I also learned that if left to my own devices, I tend to crossdress rather than get things done that need doing. It's a good thing I have my wife around, because that makes me get things done, I guess. It was way fun having all that freedom to dress all I wanted to, but it throws the balance off, and I need to keep that balance. So now it's back to the old routine, but with new experiences to enhace it. I'll never be the old shut-in ever again, no matter how seldom I go out and about. I'm a different me now, and I like it!
My lovely dresses are all packed away, as is my makeup, and all my shoes and accessories. I thinned out my wardrobe and took a few items that never quite fit right to the Goodwill depot. I did so en femme, which felt nice. One last little drive across town while all dressed up.
I learned a few things about myself that I'll share here. As some of you may know, I was under the weather for much of the week while she was gone. At it's worst, I did not feel at all like dressing. In fact, I didn't feel inclined to be feminine at all while I felt that way. This surprised me a little, because normally, I need very little urging to bring out the girly stuff. My conclusion here is that it's one thing to say that one wants to go 24/7; it's another to actually do it. Girls don't stop being girls just because they're sick. I do. So I'm definitely not transexual. I just have a few transexual traits about me. But that road will never be my road. I just happen to gaze down it every now and then.
Another thing I learned was to avoid my fear when wanting to go out. I'm not sure how to describe this, but I really had very little anxiety when I went out last Friday. It actually felt pretty normal. Perhaps I spend so much time as Marla, it really is part of my norm. When I was sitting in the resaurant in front of the world, I still didn't feel out of place, conspicuous, or nervous. I felt like I was supposed to be there, really. I also don't know when I'll go out again, or if I'll be nervous about it, but this was a big step for me, and I think I passed the test with an A. I'll try to remember that the next time I venture forth. But it really wasn't as big a deal as I anticipated. And I'm still just glowing from the experience.
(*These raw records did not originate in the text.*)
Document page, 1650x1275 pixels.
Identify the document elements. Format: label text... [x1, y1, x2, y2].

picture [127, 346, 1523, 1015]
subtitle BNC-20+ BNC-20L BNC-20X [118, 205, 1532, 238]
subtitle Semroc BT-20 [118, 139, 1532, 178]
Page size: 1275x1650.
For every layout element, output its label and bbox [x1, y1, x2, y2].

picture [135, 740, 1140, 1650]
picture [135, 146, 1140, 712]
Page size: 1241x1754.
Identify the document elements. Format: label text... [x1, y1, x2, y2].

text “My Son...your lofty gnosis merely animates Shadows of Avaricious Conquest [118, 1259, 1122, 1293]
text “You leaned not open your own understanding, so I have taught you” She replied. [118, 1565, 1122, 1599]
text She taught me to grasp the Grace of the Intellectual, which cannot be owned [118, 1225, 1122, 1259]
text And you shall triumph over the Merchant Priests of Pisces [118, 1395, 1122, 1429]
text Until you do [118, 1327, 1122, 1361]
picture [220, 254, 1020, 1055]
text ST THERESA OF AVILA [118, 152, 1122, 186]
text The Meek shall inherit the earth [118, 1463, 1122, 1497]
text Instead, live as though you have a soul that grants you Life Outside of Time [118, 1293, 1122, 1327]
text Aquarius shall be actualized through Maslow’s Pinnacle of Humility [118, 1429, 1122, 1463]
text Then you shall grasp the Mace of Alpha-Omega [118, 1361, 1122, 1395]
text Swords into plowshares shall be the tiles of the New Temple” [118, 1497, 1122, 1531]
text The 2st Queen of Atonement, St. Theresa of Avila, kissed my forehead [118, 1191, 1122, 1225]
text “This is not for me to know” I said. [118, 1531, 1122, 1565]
I also learned that if left to my own devices, I tend to crossdress rather than get things done that need doing. It's a good thing I have my wife around, because that makes me get things done, I guess. It was way fun having all that freedom to dress all I wanted to, but it throws the balance off, and I need to keep that balance. So now it's back to the old routine, but with new experiences to enhace it. I'll never be the old shut-in ever again, no matter how seldom I go out and about. I'm a different me now, and I like it!